Given passage:
◇ ◇ ◇ ◇ ◇

News

Finance 16/6/2008

Putting Your Trust in Derivatives

Financial derivatives have been put under trial, as commentators and public opinion increasingly accuse reckless financial innovation of having inflicted large losses among private and public investors. Structured derivatives are being fingerpointed in particular. But what motivated the proliferation of exotic structures in the first place?

  A crucial motivation was the desire to offer customers new, personalized financial products, indexed with respect to given market variables. Pricing in given market contexts was another factor, as in the rapid diffusion of the Interest Rate Swap (IRS), one of the most widespread type of financial contracts today. It its simplest version, dubbed “plain vanilla”, the IRS foresees the exchange of a sum of money calculated as the difference between a fixed rate (defined at the start of the contract) and a variable rate (periodically measured) on certain notional capital and for a given period of time. The economic function of IRSs is to enable firms which have borrowed at variable rates to protect themselves from the risk of rising interest rates, thereby turning their variable-rate loan into one at a fixed rate, which is indicated by the swap.

  Many of these contracts were offered to the clientele in the 2001-2002 period, when low interest rates in Europe made investors expect their increase likely in the near future. The calculation of the IRS fixed rate (i.e. its pricing) is based on forward rates implicit in yield curves, and on the principle according to which, at the time of signing, actual values of flows in the variable and fixed parts of a swap must coincide. The application of such a principle in a context of rising interest rates can determine an interest rate which is higher than the market rate. This means that somebody investing in a plain vanilla IRS should expect negative cash flows in the first years of the swap contract.

  Such initial negative flows will be compensated by positive cash flows in the longer term. But if forward rates overestimate ex post actual rates, it can be convenient to seek exotic instruments that reduce the fixed rate built into the swap. An example is provided by so-called reduced coupon swaps, where the client pays a fixed interest rate which is lower than a plain vanilla IRS, provided that the interest rate does not go above a certain threshold. Once that threshold is breached, the IRS loses its protective function and the loan goes back to the variable rate.

◇ ◇ ◇ ◇ ◇

Problems to work on:
A) In the derivatives article, what is the simplest version of the Interest Rate Swap called?
B) Revise the derivatives article between "A crucial motivation" and "by the swap.", inclusive, replacing "notional capital" with "nominal principal".
The records are separate material with no connection to the derivatives article.

◇ ◇ ◇ ◇ ◇

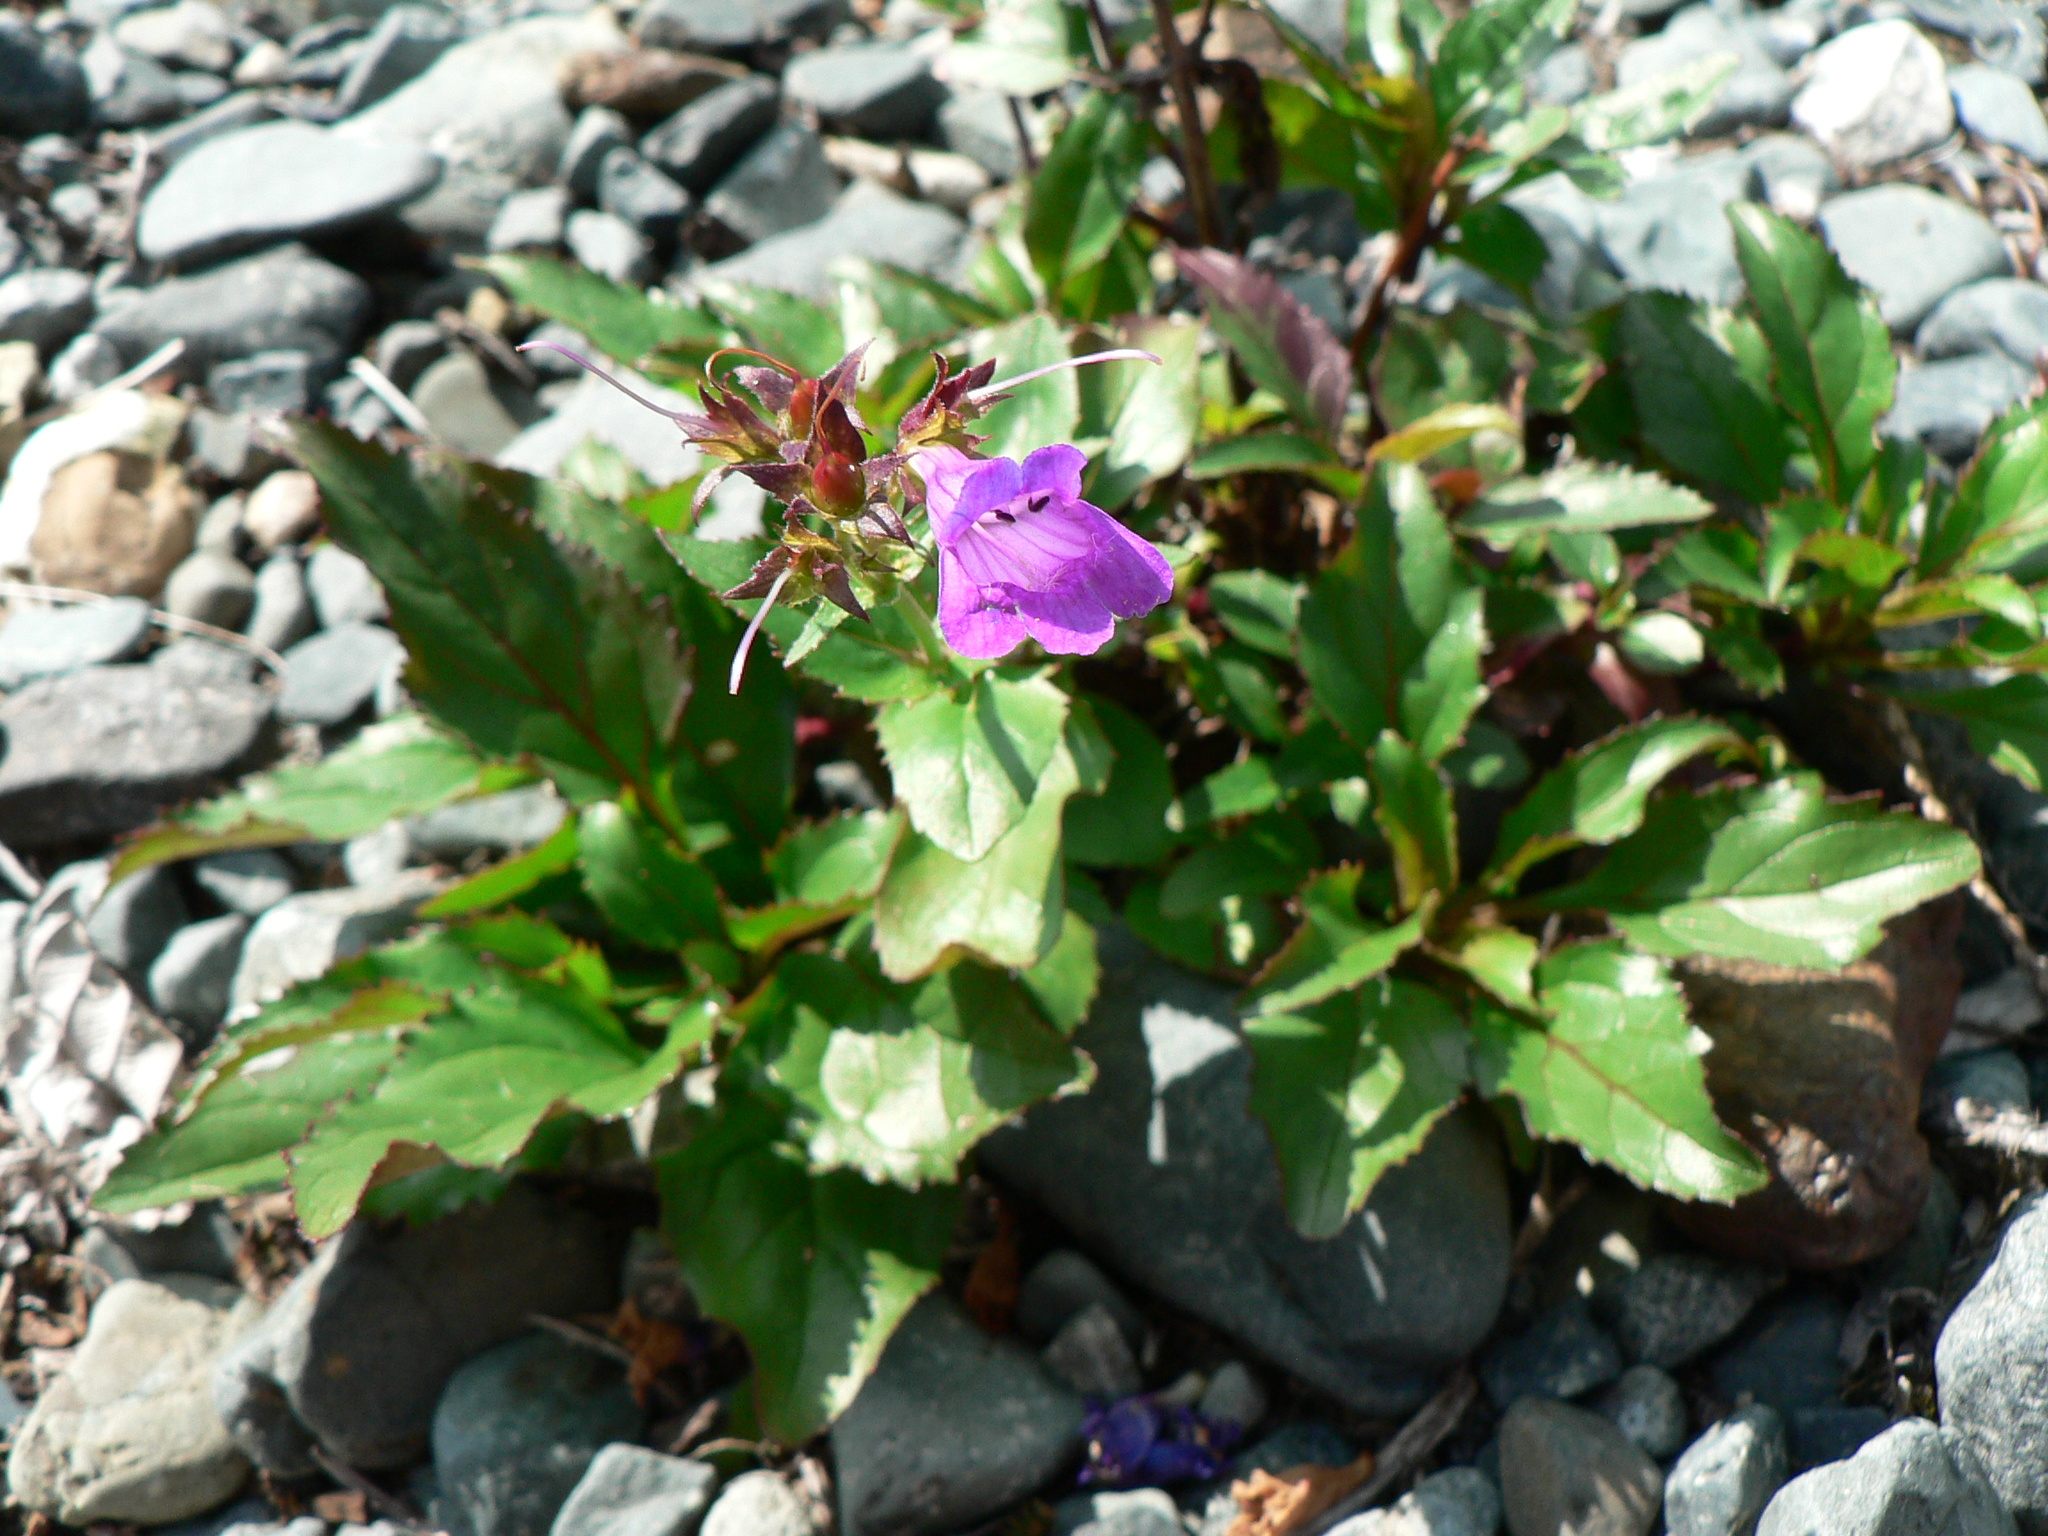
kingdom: Plantae
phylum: Tracheophyta
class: Magnoliopsida
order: Lamiales
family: Plantaginaceae
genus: Penstemon
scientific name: Penstemon serrulatus
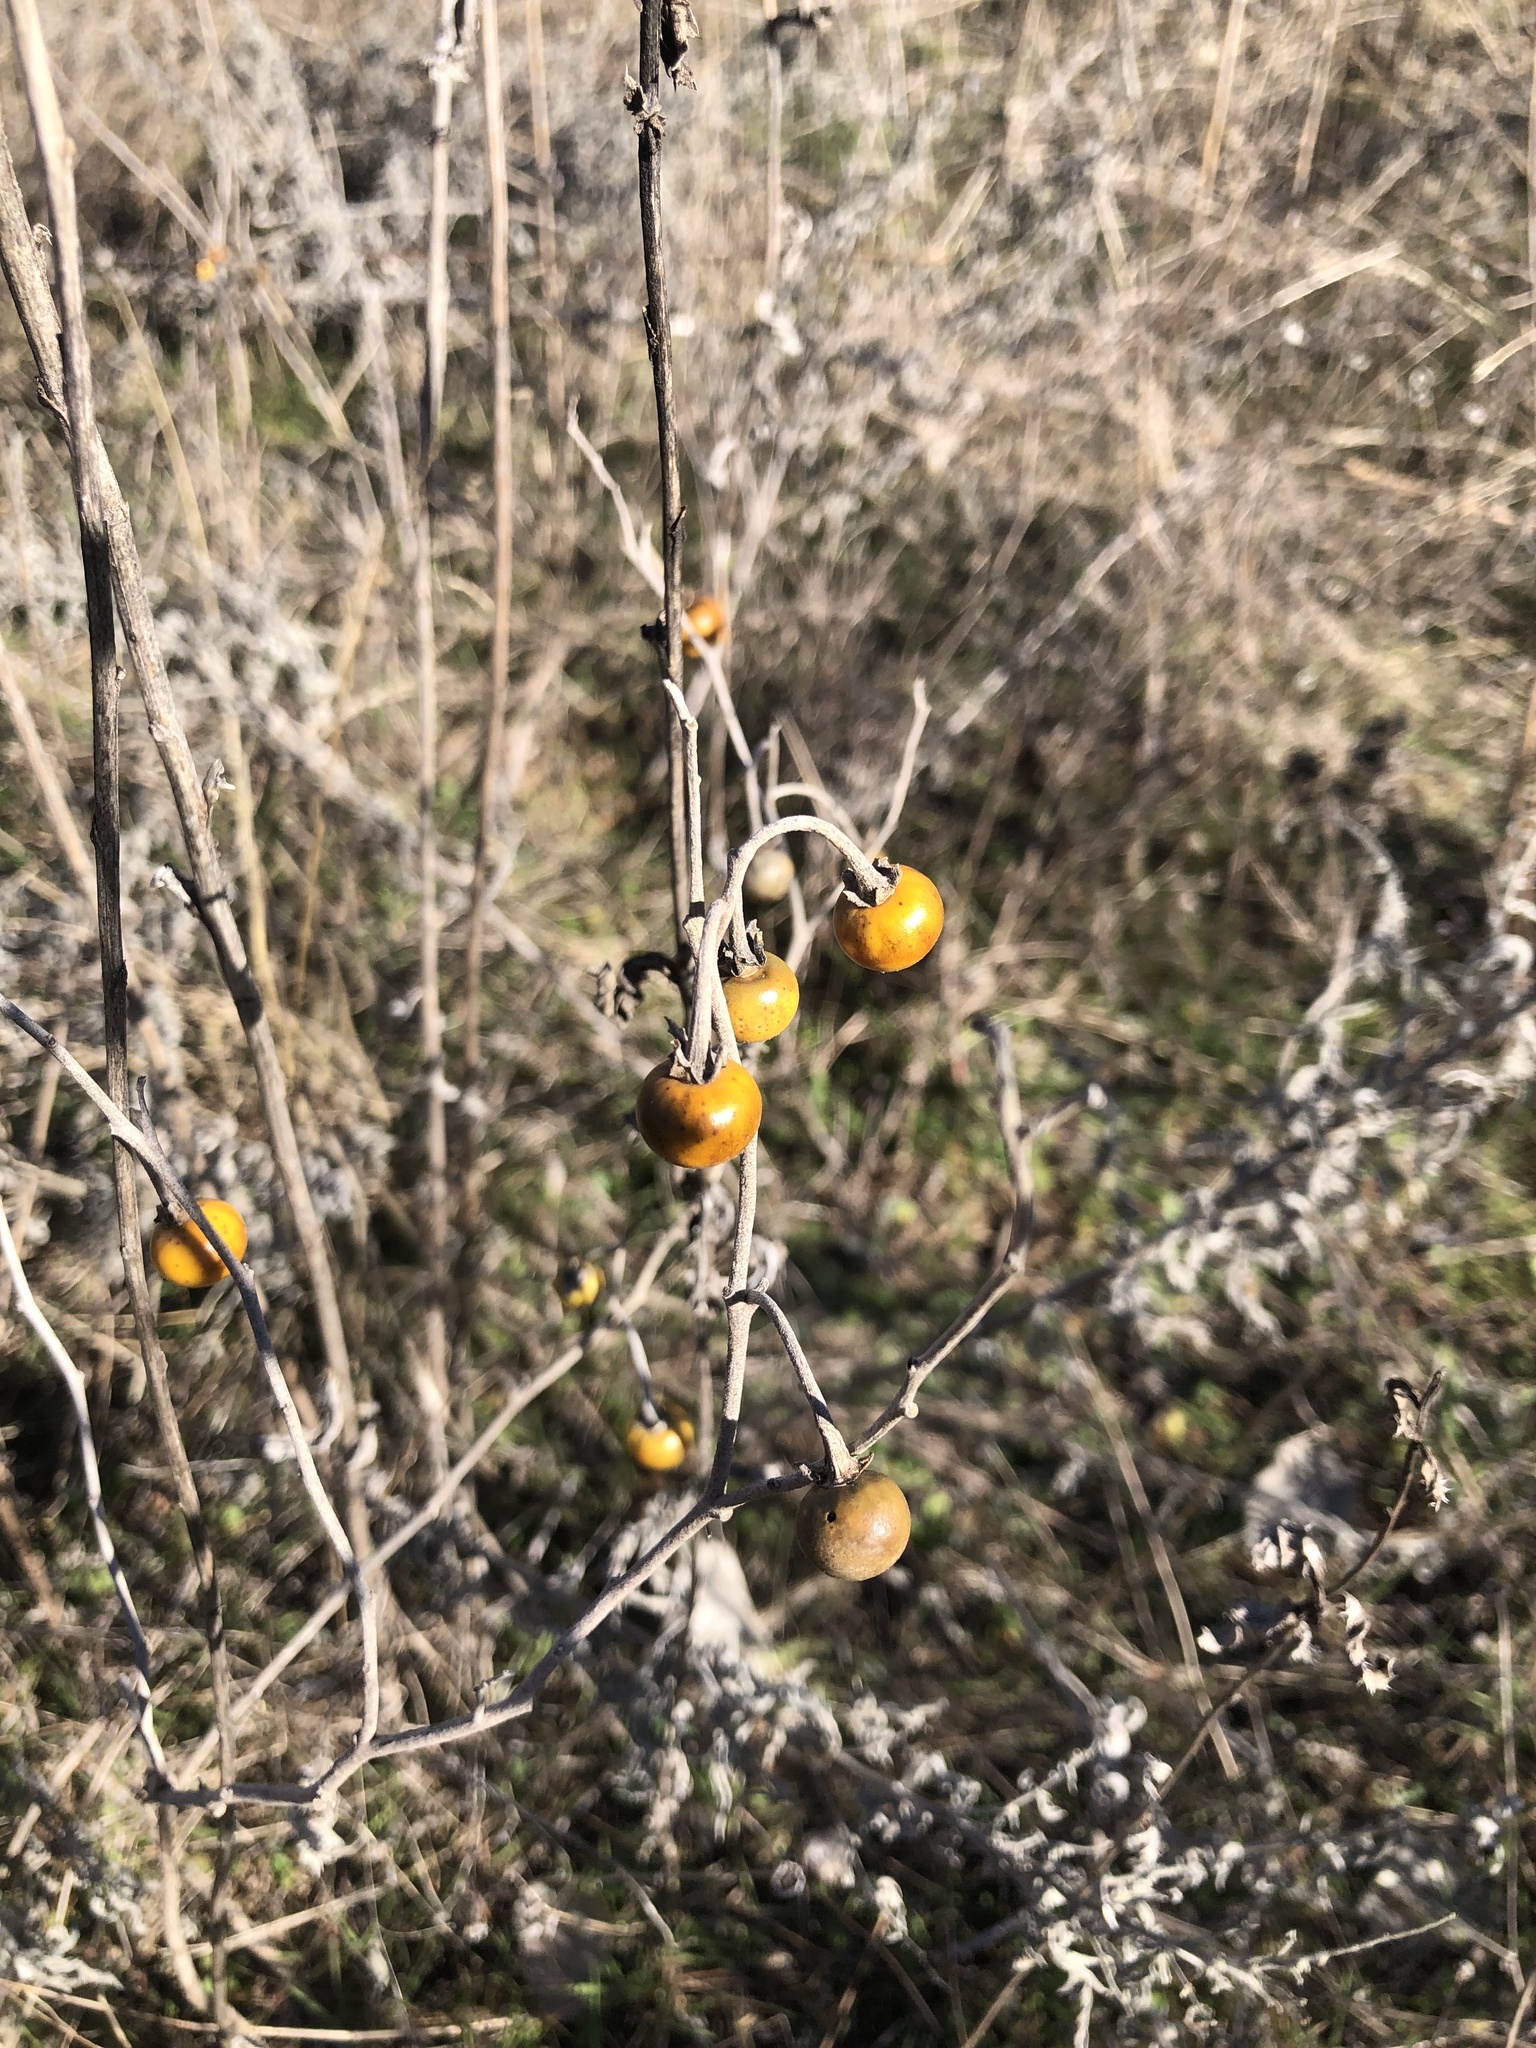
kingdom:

◇ ◇ ◇ ◇ ◇

Responses by task:
A) It is called "plain vanilla."

B)
A crucial motivation was the desire to offer customers new, personalized financial products, indexed with respect to given market variables. Pricing in given market contexts was another factor, as in the rapid diffusion of the Interest Rate Swap (IRS), one of the most widespread type of financial contracts today. It its simplest version, dubbed “plain vanilla”, the IRS foresees the exchange of a sum of money calculated as the difference between a fixed rate (defined at the start of the contract) and a variable rate (periodically measured) on certain nominal principal and for a given period of time. The economic function of IRSs is to enable firms which have borrowed at variable rates to protect themselves from the risk of rising interest rates, thereby turning their variable-rate loan into one at a fixed rate, which is indicated by the swap.